Не знаю, что ожидает меня внутри. Не понимаю, как ноги несут меня к папе, но они идут сами. Неожиданно я оказываюсь возле него; он крепко сжимает мое плечо и говорит что-то Миллеру. Я не слышу или не хочу слышать.
В палате спит Вера. Там горят все лампы, и я вижу, как приподнимается и опускается под одеялом ее худая грудь. Я подхожу, сажусь на единственный стул возле кровати. «Запоминай, – кричит голос внутри меня. – Запоминай, запоминай, запоминай». Я вижу ее в последний раз. В последний раз мы дышим одним воздухом. Я разрываюсь между желанием запомнить все до мельчайшей подробности и желанием отвернуться, вообще не запоминать ее такой, какая она сейчас.

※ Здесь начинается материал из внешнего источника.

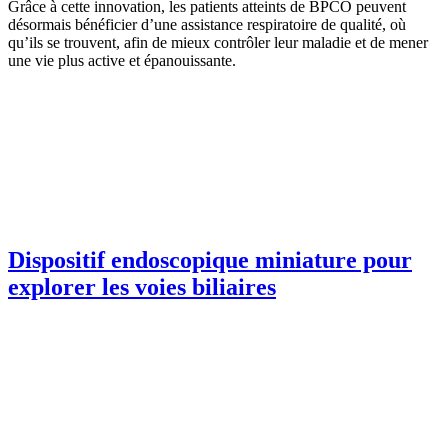
Grâce à cette innovation, les patients atteints de BPCO peuvent
désormais bénéficier d’une assistance respiratoire de qualité, où
qu’ils se trouvent, afin de mieux contrôler leur maladie et de mener
une vie plus active et épanouissante.
Dispositif endoscopique miniature pour
explorer les voies biliaires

Ее рука лежит поверх простыни, и я тянусь, обхватываю пальцами ее тонкую кисть. Ее кожа прохладная и сухая. В какой-то момент я чувствую ее пульс, но тут же понимаю, что слышу свой собственный пульс – быстрый, лихорадочный – только свой.
– Как ты, малышка?
Я поднимаю голову. На папе джинсы и худи, в которых он ходит, сколько я себя помню.
– Что случилось? – спрашиваю я шепотом, как будто подробности ее состояния – рак с метастазами, тело, настолько ослабевшее, что уже как бы и не ее, – поддержат меня. Как будто что-то может придать всему этому смысл.
Папа не успевает ответить, потому что Вера вдруг охает. Я с ужасом оглядываюсь, но ее глаза по-прежнему закрыты. Аппараты вокруг начинают хором пищать, как будто рассерженно кричат: «Уходи, уходи, уходи!» Я встаю со стула, и тут же вбегают медсестры; они окружают кровать, и я больше не вижу Веру.
– Только один посетитель в палате, пожалуйста, – торопливо говорит одна.
«Уходи». Но я, словно окаменев, смотрю на спину одной из медсестер, будто надеюсь увидеть Веру сквозь нее.